=== STORED DATA ===

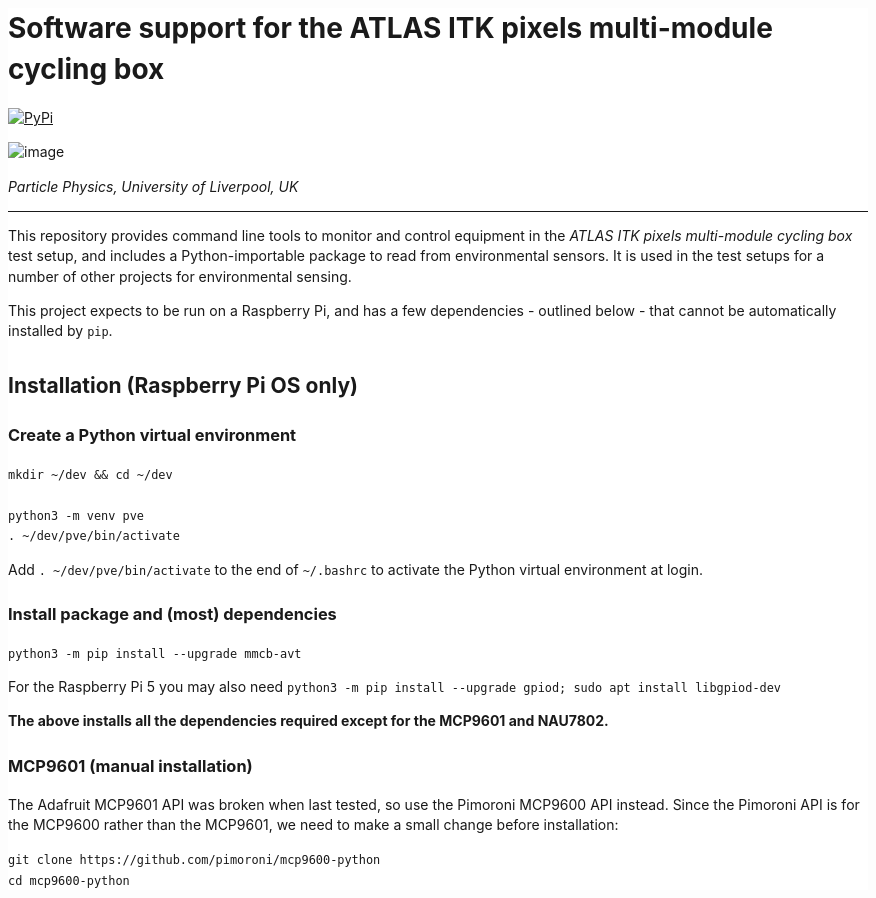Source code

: # Software support for the ATLAS ITK pixels multi-module cycling box

[![PyPi](https://badge.fury.io/py/mmcb-avt.svg)](https://badge.fury.io/py/mmcb-avt)

![image](https://hep.ph.liv.ac.uk/~avt/pypi/logo.png)

*Particle Physics, University of Liverpool, UK*

----

This repository provides command line tools to monitor and control equipment in the *ATLAS ITK pixels multi-module cycling box* test setup, and includes a Python-importable package to read from environmental sensors. It is used in the test setups for a number of other projects for environmental sensing.

This project expects to be run on a Raspberry Pi, and has a few dependencies - outlined below - that cannot be automatically installed by `pip`.


## Installation (Raspberry Pi OS only)

### Create a Python virtual environment

```shell
mkdir ~/dev && cd ~/dev

python3 -m venv pve
. ~/dev/pve/bin/activate
```

Add `. ~/dev/pve/bin/activate` to the end of `~/.bashrc` to activate the Python virtual environment at login.

### Install package and (most) dependencies

```
python3 -m pip install --upgrade mmcb-avt
```

For the Raspberry Pi 5 you may also need `python3 -m pip install --upgrade gpiod; sudo apt install libgpiod-dev`

**The above installs all the dependencies required except for the MCP9601 and NAU7802.**

### MCP9601 (manual installation)

The Adafruit MCP9601 API was broken when last tested, so use the Pimoroni MCP9600 API instead. Since the Pimoroni API is for the MCP9600 rather than the MCP9601, we need to make a small change before installation:

```shell
git clone https://github.com/pimoroni/mcp9600-python
cd mcp9600-python
```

===

WHAT THE TASK ASKS: In full and without any pictures, print the listing above exactly.

SOLVED EXERCISE:
Source code

: # Software support for the ATLAS ITK pixels multi-module cycling box

[![PyPi](https://badge.fury.io/py/mmcb-avt.svg)](https://badge.fury.io/py/mmcb-avt)

![image](https://hep.ph.liv.ac.uk/~avt/pypi/logo.png)

*Particle Physics, University of Liverpool, UK*

----

This repository provides command line tools to monitor and control equipment in the *ATLAS ITK pixels multi-module cycling box* test setup, and includes a Python-importable package to read from environmental sensors. It is used in the test setups for a number of other projects for environmental sensing.

This project expects to be run on a Raspberry Pi, and has a few dependencies - outlined below - that cannot be automatically installed by `pip`.


## Installation (Raspberry Pi OS only)

### Create a Python virtual environment

```shell
mkdir ~/dev && cd ~/dev

python3 -m venv pve
. ~/dev/pve/bin/activate
```

Add `. ~/dev/pve/bin/activate` to the end of `~/.bashrc` to activate the Python virtual environment at login.

### Install package and (most) dependencies

```
python3 -m pip install --upgrade mmcb-avt
```

For the Raspberry Pi 5 you may also need `python3 -m pip install --upgrade gpiod; sudo apt install libgpiod-dev`

**The above installs all the dependencies required except for the MCP9601 and NAU7802.**

### MCP9601 (manual installation)

The Adafruit MCP9601 API was broken when last tested, so use the Pimoroni MCP9600 API instead. Since the Pimoroni API is for the MCP9600 rather than the MCP9601, we need to make a small change before installation:

```shell
git clone https://github.com/pimoroni/mcp9600-python
cd mcp9600-python
```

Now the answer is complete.